Problem statement
Scan the records for the word "italic". Return each line where it is found.

- - -

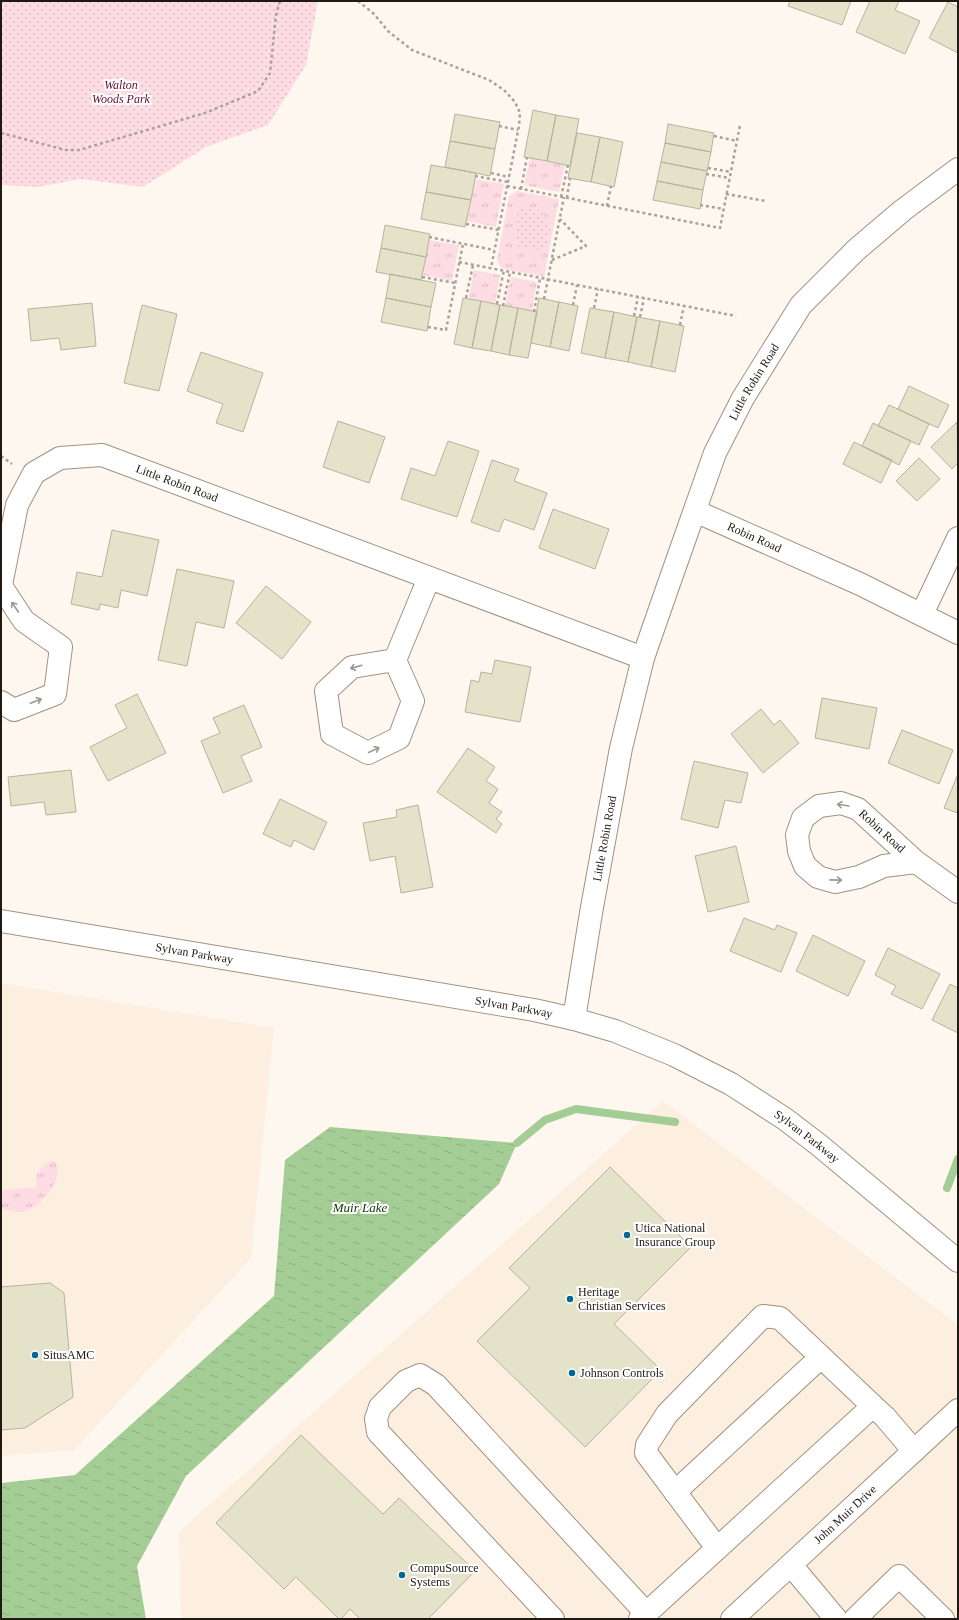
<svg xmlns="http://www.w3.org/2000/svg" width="959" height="1620" viewBox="0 0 959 1620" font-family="Georgia,serif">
<defs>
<pattern id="grass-tufts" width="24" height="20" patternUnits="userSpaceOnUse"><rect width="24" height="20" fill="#fedce3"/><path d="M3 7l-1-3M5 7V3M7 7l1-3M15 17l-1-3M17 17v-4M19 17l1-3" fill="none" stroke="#d9bcc2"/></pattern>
<pattern id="park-dots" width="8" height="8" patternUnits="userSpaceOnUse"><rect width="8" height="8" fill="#fedce3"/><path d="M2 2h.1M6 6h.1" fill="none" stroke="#d9bcc2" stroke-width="1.8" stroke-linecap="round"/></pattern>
<pattern id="water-ripples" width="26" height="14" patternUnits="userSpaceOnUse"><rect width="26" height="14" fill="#a4cd95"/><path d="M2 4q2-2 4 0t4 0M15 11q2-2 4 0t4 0" fill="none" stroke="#8daf7f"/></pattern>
</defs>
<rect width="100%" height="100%" fill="#fef7ef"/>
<!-- built -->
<path fill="#fdefdf" d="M 1,983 L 274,1028 L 251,1258 L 74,1450 L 1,1456 Z
M 663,1101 L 958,1325 L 958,1619 L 181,1619 L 179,1532 Z"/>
<!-- grass -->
<path fill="url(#grass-tufts)" d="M 530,158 L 565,165 L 559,192 L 524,185 Z
M 475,179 L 504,184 L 496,227 L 467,221 Z
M 517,191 L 559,199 L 544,277 L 501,268 L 497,260 L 509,196 Z
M 429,240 L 459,245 L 452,281 L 422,275 Z
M 474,270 L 500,275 L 495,304 L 469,299 Z
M 511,277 L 537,282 L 532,311 L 505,306 Z
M 52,1161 L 56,1162 C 65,1180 40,1208 23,1212 C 16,1213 8,1210 1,1209 L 1,1189 L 1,1190 L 36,1187 L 36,1175 L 46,1163 Z"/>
<!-- park -->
<path fill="url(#park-dots)" d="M 1,1 L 318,1 L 306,65 L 268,125 L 206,147 L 143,187 L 81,179 L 38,187 L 1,185 Z
M 520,208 L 541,211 L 551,225 C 546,253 546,252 518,247 L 514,239 Z"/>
<!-- water -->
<path fill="url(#water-ripples)" d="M 330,1127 L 517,1143 L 499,1184 L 186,1476 L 137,1566 L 146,1619 L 1,1619 L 1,1483 L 75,1475 L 274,1296 L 285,1160 Z"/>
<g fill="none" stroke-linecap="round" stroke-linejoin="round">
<!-- stream -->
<path stroke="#a4cd95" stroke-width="8" d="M 517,1143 L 545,1120 L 576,1109 L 675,1122
M 947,1188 L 958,1159"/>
</g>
<!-- building -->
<path fill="#e4e2c9" stroke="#b5b39b" d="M 790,1 L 851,1 L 842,25 L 788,6 Z
M 870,1 L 899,1 L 895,10 L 920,21 L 905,54 L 856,32 Z
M 948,2 L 958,7 L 958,53 L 929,38 Z
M 533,110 L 556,115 L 547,161 L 524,157 Z
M 455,114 L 500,122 L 495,149 L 450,141 Z
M 556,115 L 579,119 L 570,166 L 547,161 Z
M 668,124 L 714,133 L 711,152 L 665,143 Z
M 577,133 L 600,137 L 591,182 L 568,178 Z
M 600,137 L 623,142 L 614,187 L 591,182 Z
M 450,141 L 495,149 L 490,176 L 445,167 Z
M 665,143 L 711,152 L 707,171 L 661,162 Z
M 661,162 L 707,171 L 703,190 L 657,181 Z
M 431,165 L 476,173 L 471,200 L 426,192 Z
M 657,181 L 703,190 L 700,209 L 653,200 Z
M 426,192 L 471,200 L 465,227 L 421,219 Z
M 385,225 L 430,234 L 426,257 L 381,248 Z
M 381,248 L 426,257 L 421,280 L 376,272 Z
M 390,274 L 436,283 L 431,307 L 386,298 Z
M 386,298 L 431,307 L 427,331 L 381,322 Z
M 463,298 L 481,301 L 472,348 L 454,344 Z
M 539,298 L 559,302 L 550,347 L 531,343 Z
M 481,301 L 500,305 L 491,351 L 472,348 Z
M 559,302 L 578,306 L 569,351 L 550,347 Z
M 92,303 L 96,346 L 61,350 L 59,338 L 31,341 L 28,309 Z
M 142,305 L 177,314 L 159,391 L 124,383 Z
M 500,305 L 518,308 L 509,355 L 491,351 Z
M 518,308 L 537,312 L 528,358 L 509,355 Z
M 590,308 L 614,312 L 605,358 L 581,353 Z
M 614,312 L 637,317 L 628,362 L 605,358 Z
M 637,317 L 660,321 L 651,367 L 628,362 Z
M 660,321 L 684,326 L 675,372 L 651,367 Z
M 201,352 L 263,373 L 243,432 L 216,423 L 223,404 L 187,391 Z
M 909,386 L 949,405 L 938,428 L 898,409 Z
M 889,405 L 929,424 L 919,445 L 878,426 Z
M 338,421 L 385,437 L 369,483 L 323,467 Z
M 957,422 L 958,463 L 952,469 L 931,447 Z
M 873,423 L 911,441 L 899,465 L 862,446 Z
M 448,441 L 479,451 L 457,517 L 401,499 L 411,468 L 435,476 Z
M 854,442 L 892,460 L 881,483 L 843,464 Z
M 919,458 L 940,479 L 917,501 L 896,481 Z
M 492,460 L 519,469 L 514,481 L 547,493 L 534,530 L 504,519 L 499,532 L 471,522 Z
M 553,509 L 609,529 L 595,569 L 539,548 Z
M 112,530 L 159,540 L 147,596 L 121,590 L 118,608 L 100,604 L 99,610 L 71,604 L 77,572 L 102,577 Z
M 177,569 L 234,581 L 224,628 L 196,622 L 187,666 L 158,660 Z
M 266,586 L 311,622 L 282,659 L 236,623 Z
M 495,660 L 531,667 L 520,722 L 465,712 L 471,680 L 479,682 L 481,672 L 492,674 Z
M 137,694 L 166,753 L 108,781 L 90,747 L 127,728 L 115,705 Z
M 822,698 L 877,708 L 869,749 L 815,738 Z
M 244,705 L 262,747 L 241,756 L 252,781 L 223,793 L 201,741 L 220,733 L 213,718 Z
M 761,709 L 774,725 L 780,720 L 799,743 L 763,773 L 731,734 Z
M 902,730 L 953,750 L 939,784 L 888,763 Z
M 468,748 L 495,767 L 486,781 L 498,789 L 489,803 L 502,812 L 496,819 L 502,824 L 496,833 L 437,792 Z
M 694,761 L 748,773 L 741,803 L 725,800 L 718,828 L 681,819 Z
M 71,770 L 76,812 L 46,815 L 44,802 L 11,806 L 8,777 Z
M 958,774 L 958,813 L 944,808 Z
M 280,799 L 327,822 L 314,850 L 294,840 L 291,847 L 263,834 Z
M 418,805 L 433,887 L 401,893 L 395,856 L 370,861 L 363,823 L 397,817 L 396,810 Z
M 736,846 L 749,902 L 708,912 L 695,856 Z
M 744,918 L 775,930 L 777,925 L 797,933 L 781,972 L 730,951 Z
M 813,935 L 865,961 L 848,996 L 796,971 Z
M 888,948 L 940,974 L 922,1009 L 891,994 L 896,986 L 875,975 Z
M 950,984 L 958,988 L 958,1033 L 932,1020 Z
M 610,1167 L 691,1247 L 614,1324 L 661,1370 L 585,1447 L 477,1341 L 530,1288 L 509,1268 Z
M 50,1283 L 64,1293 L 73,1397 L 25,1428 L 1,1430 L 1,1287 Z
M 301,1435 L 383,1514 L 399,1498 L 475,1571 L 428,1619 L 360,1619 L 350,1609 L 341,1619 L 339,1619 L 296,1577 L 284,1589 L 216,1523 Z"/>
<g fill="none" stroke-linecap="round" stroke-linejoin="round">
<defs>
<g id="minor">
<path id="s1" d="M 695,511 L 860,584 L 958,633"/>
<path id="s2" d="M 1,585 L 17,505 L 34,473 L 60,458 L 102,455 L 643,658"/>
<path d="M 1,586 L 24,621 L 61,647 L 55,694 L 14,710 L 1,702"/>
<path d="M 922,614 L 958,538"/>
<path d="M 395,660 L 352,667 L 326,691 L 332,734 L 368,753 L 399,738 L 413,701 L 395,660 L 429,578"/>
<path id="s3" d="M 916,862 L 884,866 L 859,877 L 835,882 L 818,877 L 805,866 L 799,851 L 797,835 L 803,818 L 819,806 L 841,803 L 858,809 L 916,862 L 958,892"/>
<path id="s4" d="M 1,921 L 534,1010 L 574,1019 L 615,1031 L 674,1055 L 731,1084 L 785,1119 L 819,1145 L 958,1261"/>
<path id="s5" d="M 574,1019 L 591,913 L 621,748 L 643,658 L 667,589 L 715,453 L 743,398 L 801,305 L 856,250 L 903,210 L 958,169"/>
<path d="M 675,1492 L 821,1357"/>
<path d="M 717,1548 L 646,1453 L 647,1445 L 667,1414 L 763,1316 L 780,1318 L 873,1406"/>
<path d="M 791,1565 L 836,1619"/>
<path d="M 553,1619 L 378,1432 L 376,1419 L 380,1407 L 406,1381 L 420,1375 L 436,1385 L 646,1613"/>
<path d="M 640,1619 L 873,1406 L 885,1417 L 914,1451"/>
<path id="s6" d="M 732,1619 L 958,1410"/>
<path d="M 855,1619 L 899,1576 L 943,1619"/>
</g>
</defs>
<!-- minor casing -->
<use href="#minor" stroke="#a2917e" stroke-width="24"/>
<!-- path -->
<path stroke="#a8a29a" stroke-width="2.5" stroke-dasharray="3 3" stroke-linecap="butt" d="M 358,1 L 373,13 L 389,32 L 412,50 L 489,80 L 504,90 L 515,102 L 520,113 L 519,126 L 491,268
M 499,126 L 518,130
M 1,133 L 66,150 L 79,150 L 205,113 L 258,91 L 270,73 L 276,15 L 280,1
M 714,136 L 737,141
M 708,168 L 731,172
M 491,173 L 509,177
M 706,174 L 730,178
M 475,176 L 508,182
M 507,186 L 720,228 L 740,125
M 521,189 L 527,157
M 726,194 L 766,201
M 561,197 L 568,165
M 567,198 L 570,178
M 700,205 L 723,209
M 607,206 L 611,186
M 466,224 L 499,230
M 429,237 L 494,250
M 552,260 L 586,246 L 560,219
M 459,262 L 736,316
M 422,277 L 455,283
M 466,298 L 473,265
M 544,299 L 564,197
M 497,304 L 504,270
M 573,305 L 577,285
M 503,306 L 510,272
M 594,308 L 598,289
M 534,312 L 540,278
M 634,316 L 638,297
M 640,317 L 644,298
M 680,325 L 684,305
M 428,327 L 446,330 L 463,244
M 1,456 L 12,464"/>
<!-- minor -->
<use href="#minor" stroke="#fff" stroke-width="22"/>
</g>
<!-- one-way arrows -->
<defs><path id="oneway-shaft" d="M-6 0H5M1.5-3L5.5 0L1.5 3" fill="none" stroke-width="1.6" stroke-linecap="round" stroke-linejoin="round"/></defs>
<g stroke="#9b9894">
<use href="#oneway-shaft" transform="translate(15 607) rotate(-124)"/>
<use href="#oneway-shaft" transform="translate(356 667) rotate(164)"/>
<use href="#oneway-shaft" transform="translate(36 701) rotate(-21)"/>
<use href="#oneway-shaft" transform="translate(374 750) rotate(-25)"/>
<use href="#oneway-shaft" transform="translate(843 805) rotate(-171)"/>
<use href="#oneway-shaft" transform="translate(836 880) rotate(1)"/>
</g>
<!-- markers -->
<g fill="#026796" stroke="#fff" stroke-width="1.5">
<circle cx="627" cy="1235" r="4"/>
<circle cx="570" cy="1299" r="4"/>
<circle cx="35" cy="1355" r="4"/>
<circle cx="572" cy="1373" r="4"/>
<circle cx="402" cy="1575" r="4"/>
</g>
<g text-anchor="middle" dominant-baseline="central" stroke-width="4" stroke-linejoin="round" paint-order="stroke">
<!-- park labels -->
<g font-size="12" font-style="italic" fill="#600c2e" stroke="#fff">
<text x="121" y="85">Walton<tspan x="121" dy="14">Woods Park</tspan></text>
</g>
<!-- street labels -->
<g font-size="12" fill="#201a12" stroke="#fff">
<text stroke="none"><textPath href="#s5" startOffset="666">Little Robin Road</textPath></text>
<text stroke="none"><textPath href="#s2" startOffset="270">Little Robin Road</textPath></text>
<text stroke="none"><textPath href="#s1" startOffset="65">Robin Road</textPath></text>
<text stroke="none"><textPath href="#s3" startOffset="262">Robin Road</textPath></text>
<text stroke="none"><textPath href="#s5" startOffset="183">Little Robin Road</textPath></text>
<text stroke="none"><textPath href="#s4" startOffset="196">Sylvan Parkway</textPath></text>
<text stroke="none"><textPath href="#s4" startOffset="520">Sylvan Parkway</textPath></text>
<text stroke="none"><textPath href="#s4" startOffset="844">Sylvan Parkway</textPath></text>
<text stroke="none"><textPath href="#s6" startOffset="154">John Muir Drive</textPath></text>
</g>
<!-- poi labels -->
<g font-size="12" fill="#201a12" stroke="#fff" text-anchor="start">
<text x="635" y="1228">Utica National<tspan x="635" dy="14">Insurance Group</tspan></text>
<text x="578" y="1292">Heritage<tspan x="578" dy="14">Christian Services</tspan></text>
<text x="43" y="1355">SitusAMC</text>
<text x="580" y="1373">Johnson Controls</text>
<text x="410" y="1568">CompuSource<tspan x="410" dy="14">Systems</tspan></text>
</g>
<!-- water labels -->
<g font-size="13" font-style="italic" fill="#113700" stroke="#fff">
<text x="360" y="1207">Muir Lake</text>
</g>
</g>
<!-- border -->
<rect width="959" height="1620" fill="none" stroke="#201a12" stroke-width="4"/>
</svg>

- - -

Answer to this task
<g font-size="12" font-style="italic" fill="#600c2e" stroke="#fff">
<g font-size="13" font-style="italic" fill="#113700" stroke="#fff">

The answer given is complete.